#### [Directive]
Look for the string "белки" in the data below, and copy each line that holds it.

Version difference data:

•••••

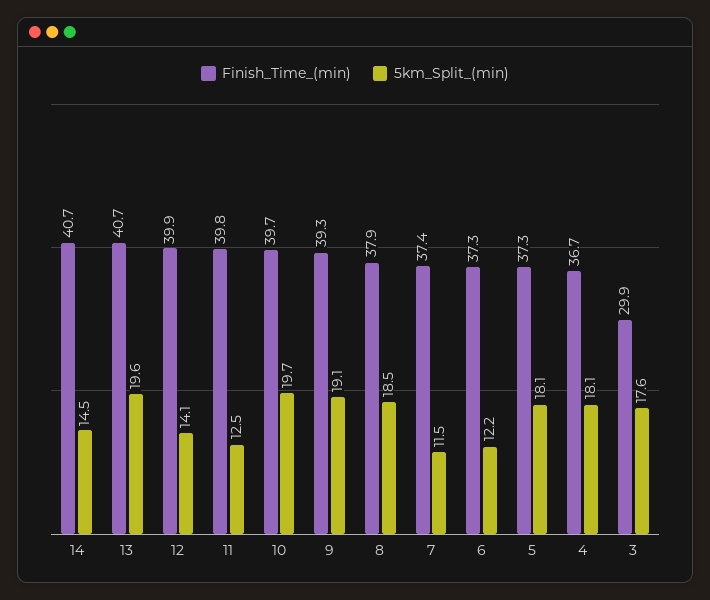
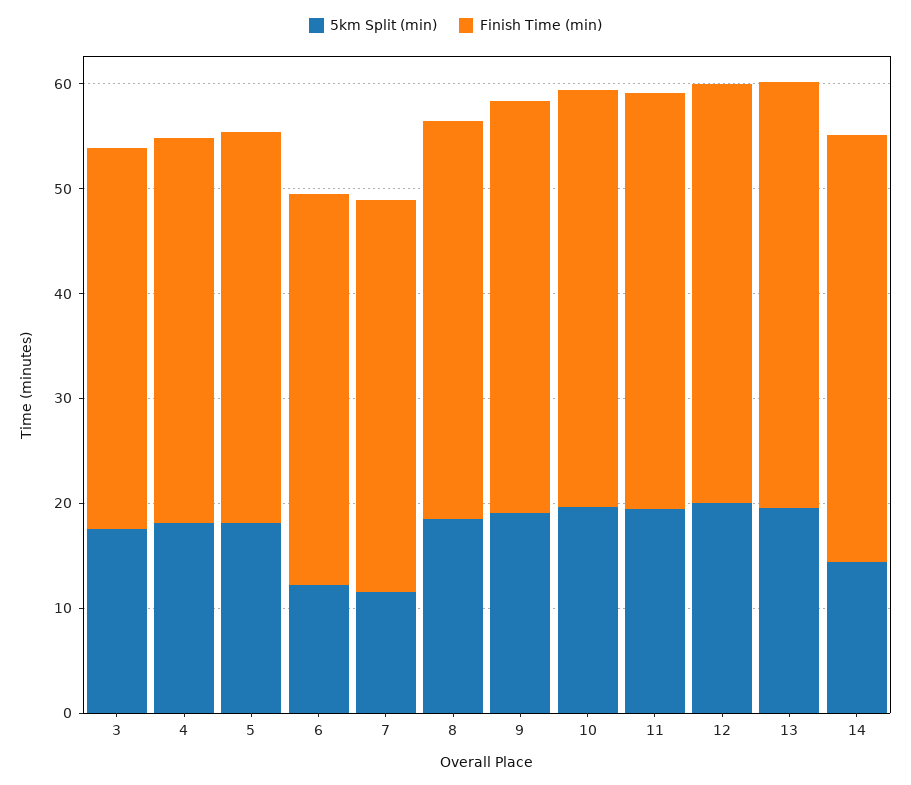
5km_Split_(min), 12: 14.1 -> 20
5km_Split_(min), 11: 12.5 -> 20
Finish_Time_(min), 3: 29.9 -> 36

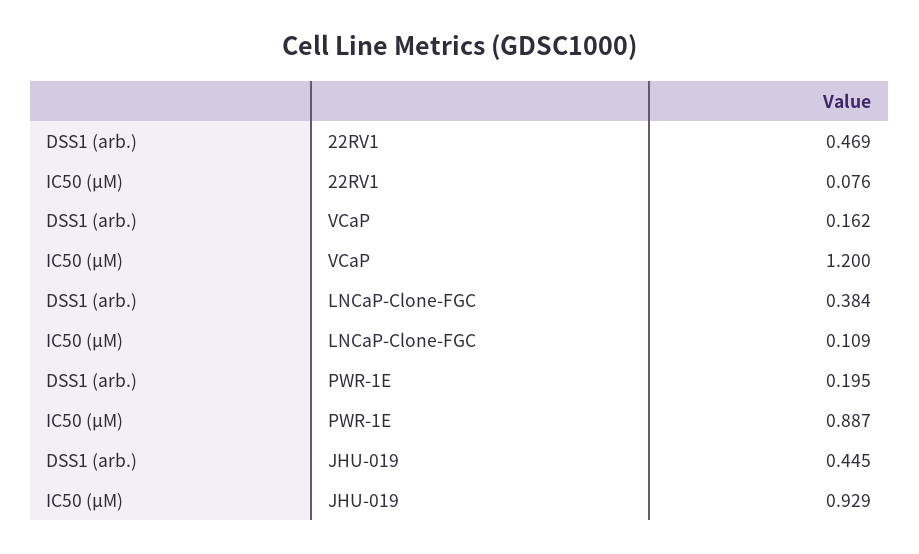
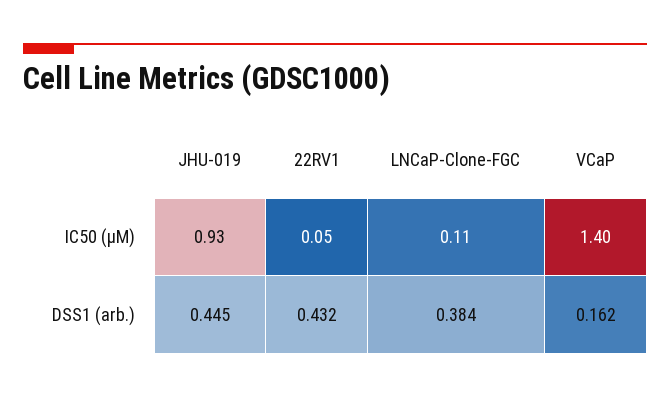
DSS1 (arb.), 22RV1: 0.469 -> 0.432
IC50 (µM), 22RV1: 0.076 -> 0.05
IC50 (µM), VCaP: 1.2 -> 1.4
DSS1 (arb.), PWR-1E: 0.195 -> none
IC50 (µM), PWR-1E: 0.887 -> none

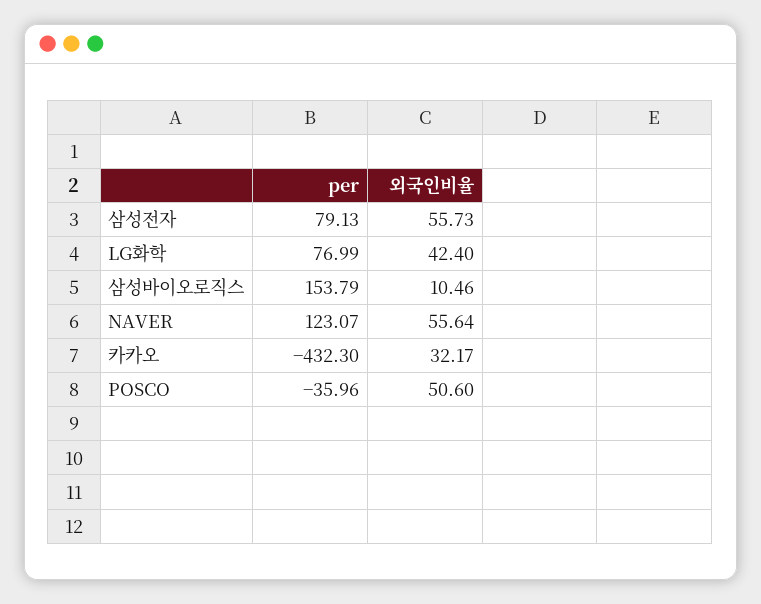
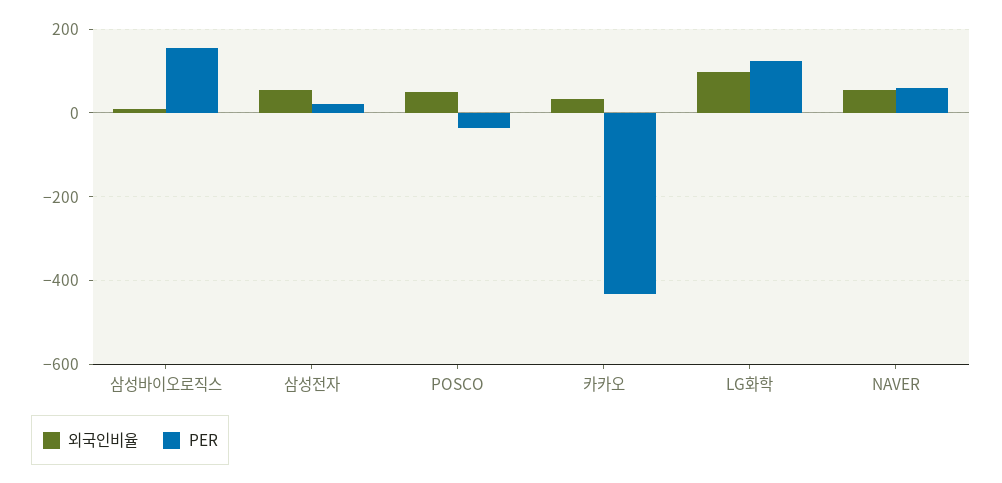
per, 삼성전자: 79.13 -> 20
per, LG화학: 76.99 -> 120
외국인비율, LG화학: 42.4 -> 100
per, NAVER: 123.07 -> 60

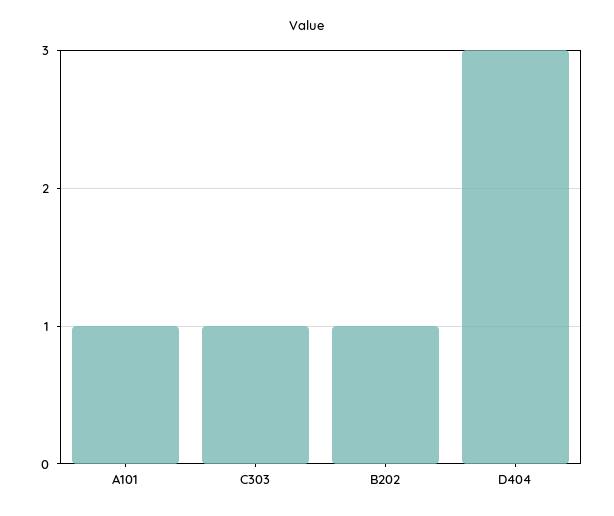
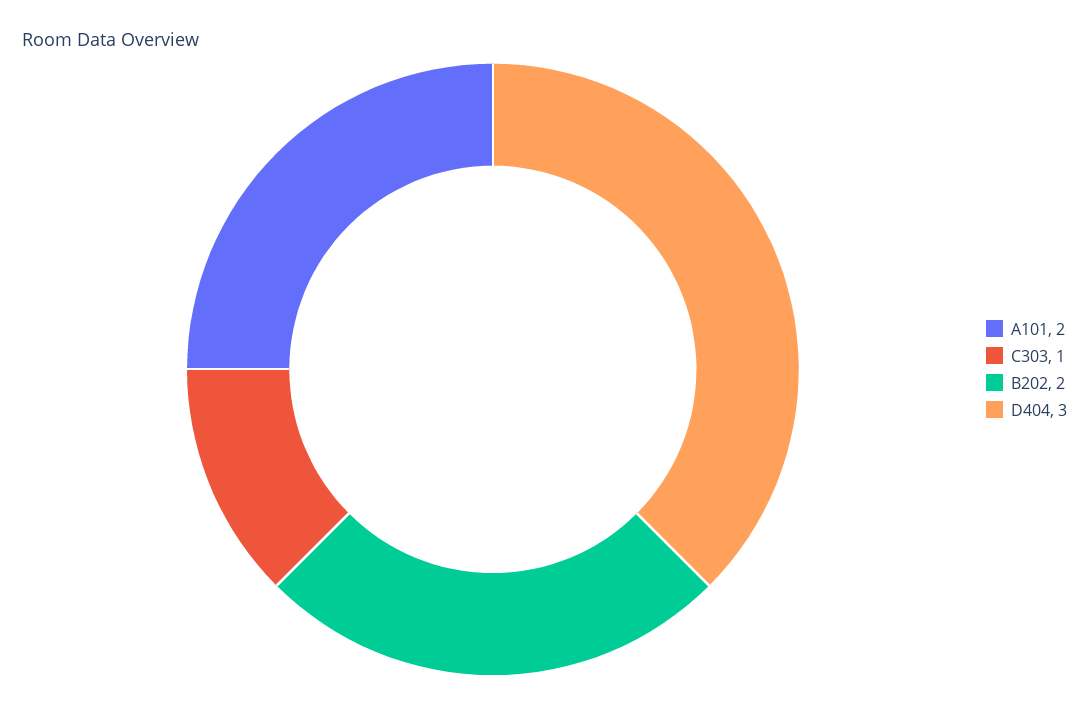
A101: 1 -> 2
B202: 1 -> 2

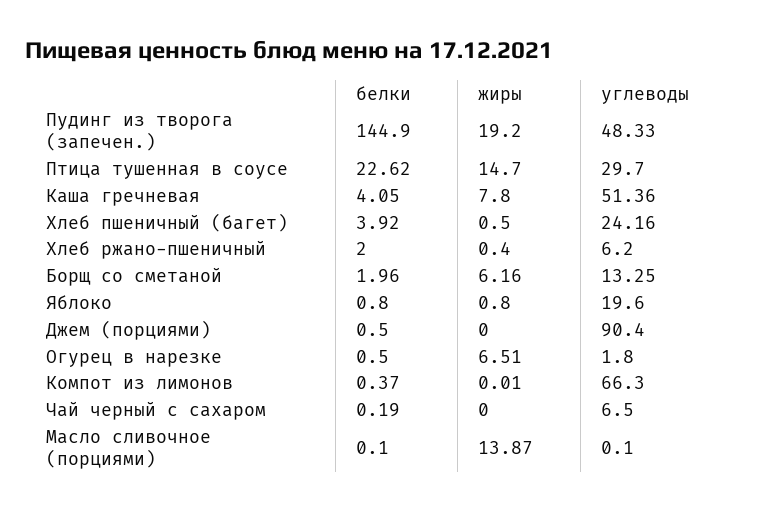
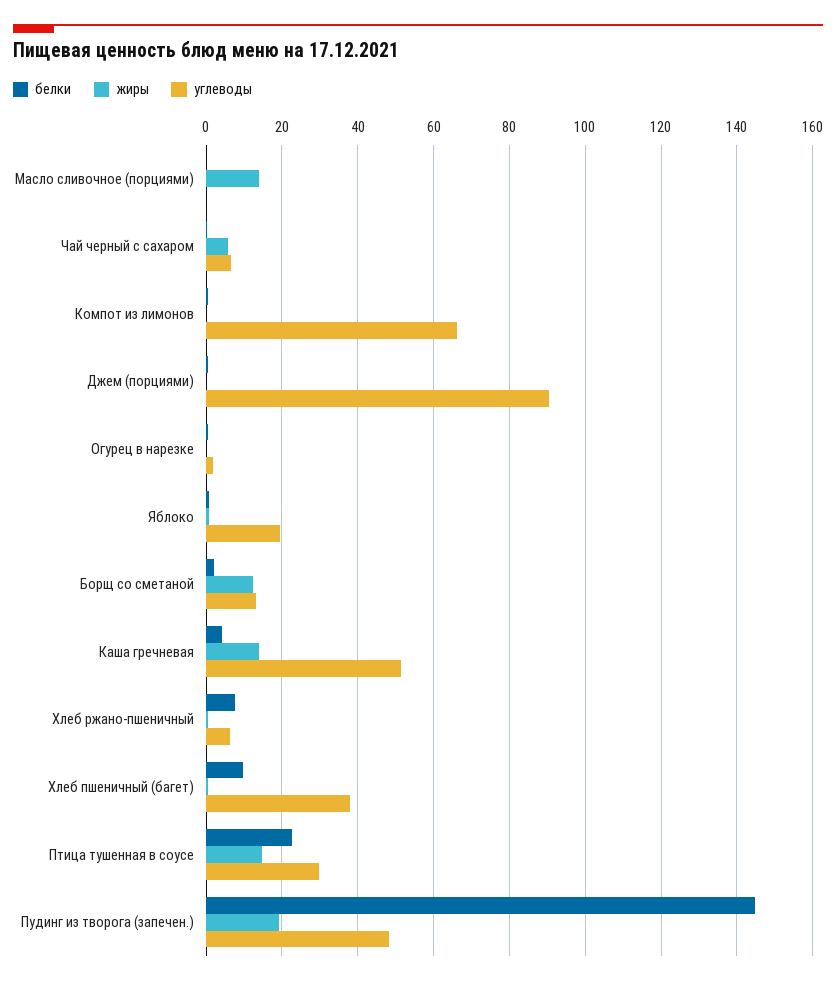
жиры, Каша гречневая: 7.8 -> 14
белки, Хлеб пшеничный (багет): 3.92 -> 10
углеводы, Хлеб пшеничный (багет): 24.16 -> 38
белки, Хлеб ржано-пшеничный: 2 -> 8
жиры, Борщ со сметаной: 6.16 -> 12
жиры, Огурец в нарезке: 6.51 -> 0
жиры, Чай черный с сахаром: 0 -> 6

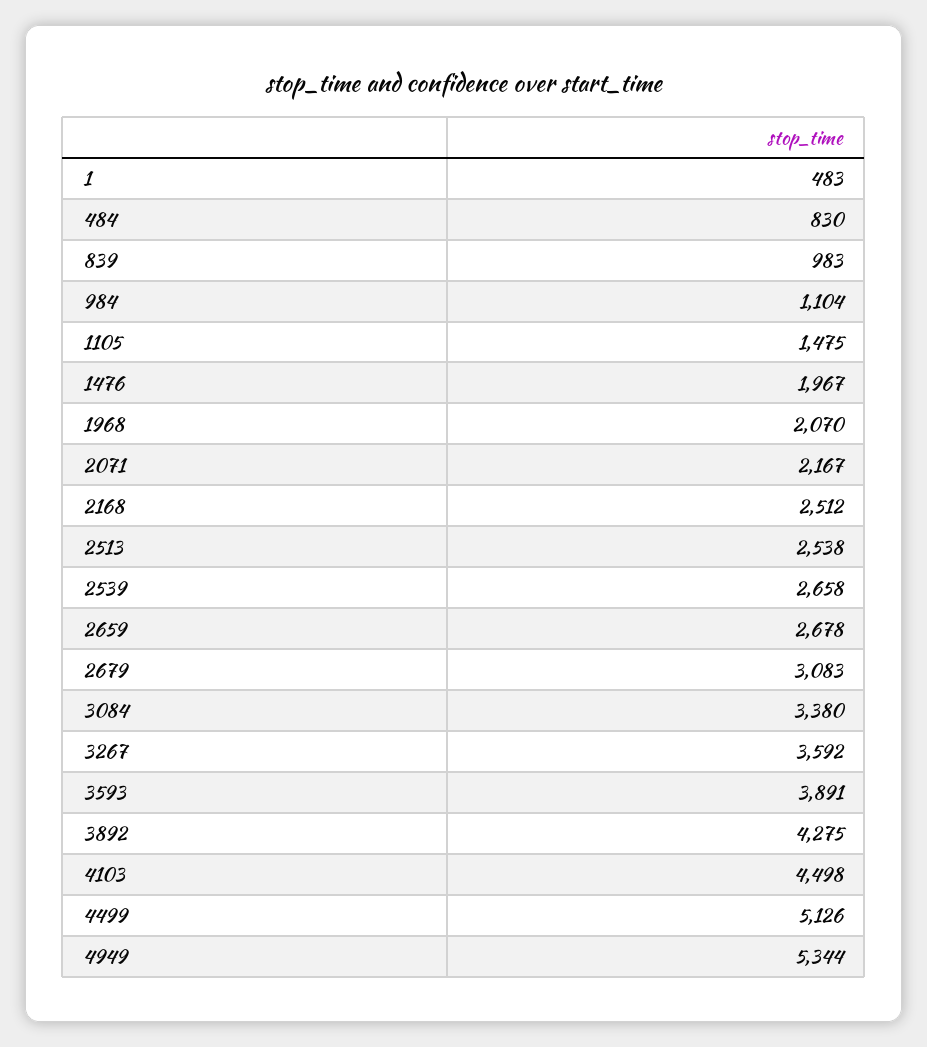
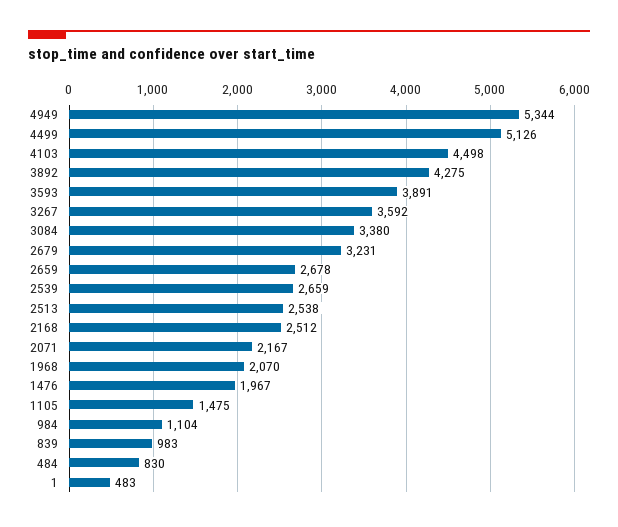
2539: 2658 -> 2659
2679: 3083 -> 3231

•••••

#### [Response below]
белки, Хлеб пшеничный (багет): 3.92 -> 10
белки, Хлеб ржано-пшеничный: 2 -> 8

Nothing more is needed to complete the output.